例えば実勢価格1500万円のマンションがあり、これが相続などの理由で共有物となり、更に公租公課の滞納処分で公売に付せられたので、不動産業者が相続人をあたり10分の9までを750万円で買い集めたところで残り10分の1について買収に失敗して公売により150万円で第三者に落札れた。その10分の1持分権者が共有物分割請求訴訟を提起すると買取による価格賠償か競売による換価を認める判決になる。その過程で買取を内容とする和解の可能性があるが、10分の1持分権者は表面上損が出るため300万円以下では和解に応じない。

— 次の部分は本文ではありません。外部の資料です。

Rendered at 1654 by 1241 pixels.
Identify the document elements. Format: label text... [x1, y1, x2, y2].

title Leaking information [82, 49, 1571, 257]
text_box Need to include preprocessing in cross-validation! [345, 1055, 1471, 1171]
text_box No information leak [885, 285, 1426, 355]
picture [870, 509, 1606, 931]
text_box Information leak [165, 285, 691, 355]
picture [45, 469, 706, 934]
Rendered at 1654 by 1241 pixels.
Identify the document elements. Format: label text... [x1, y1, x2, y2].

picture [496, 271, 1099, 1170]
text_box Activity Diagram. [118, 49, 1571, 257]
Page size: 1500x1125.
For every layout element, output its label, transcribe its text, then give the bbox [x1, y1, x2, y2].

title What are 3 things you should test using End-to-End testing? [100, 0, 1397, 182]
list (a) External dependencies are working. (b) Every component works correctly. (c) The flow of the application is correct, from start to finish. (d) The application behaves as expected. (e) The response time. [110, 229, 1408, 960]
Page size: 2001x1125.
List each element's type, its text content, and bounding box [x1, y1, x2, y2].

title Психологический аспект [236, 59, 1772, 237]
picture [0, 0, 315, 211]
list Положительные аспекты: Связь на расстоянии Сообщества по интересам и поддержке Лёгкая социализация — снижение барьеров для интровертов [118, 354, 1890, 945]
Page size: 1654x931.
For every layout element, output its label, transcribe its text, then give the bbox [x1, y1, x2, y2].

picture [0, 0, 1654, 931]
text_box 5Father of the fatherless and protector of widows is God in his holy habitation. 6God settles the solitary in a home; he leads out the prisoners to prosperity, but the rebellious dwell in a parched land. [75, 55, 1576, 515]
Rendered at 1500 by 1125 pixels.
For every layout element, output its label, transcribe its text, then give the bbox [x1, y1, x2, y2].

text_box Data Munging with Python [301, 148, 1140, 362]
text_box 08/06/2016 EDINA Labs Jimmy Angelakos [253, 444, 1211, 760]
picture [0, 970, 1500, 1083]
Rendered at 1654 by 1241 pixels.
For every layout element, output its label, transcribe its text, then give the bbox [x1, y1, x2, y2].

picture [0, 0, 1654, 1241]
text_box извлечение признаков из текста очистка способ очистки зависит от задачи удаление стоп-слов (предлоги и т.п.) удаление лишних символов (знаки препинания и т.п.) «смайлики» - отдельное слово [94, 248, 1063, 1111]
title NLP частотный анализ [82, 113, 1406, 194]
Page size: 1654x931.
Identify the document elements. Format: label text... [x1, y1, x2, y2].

仮に判決となっても実勢価格が落札代金であれば損が出ない。では10分の9持分権者はどうなるか。仮に判決で売却となれば、その過程で鑑定費用の9割と不動産の短期譲渡所得に対する課税が発生する可能性が高い。そもそもの買取金額が低い為に損が出ないと考えるのは早計で、課税まで考えると売り機を強制されるのは不都合な場合がある。仮に個人であれば12月、法人であれば期末に売却が想定されるのであれば、税務負担を回避して持分買取に動く場合がある。大きいことがより不利に働く。買取金額は不合理に高く見えるが、会計上は已むを得ないという判断は、少数派の利益に働く可能性がある。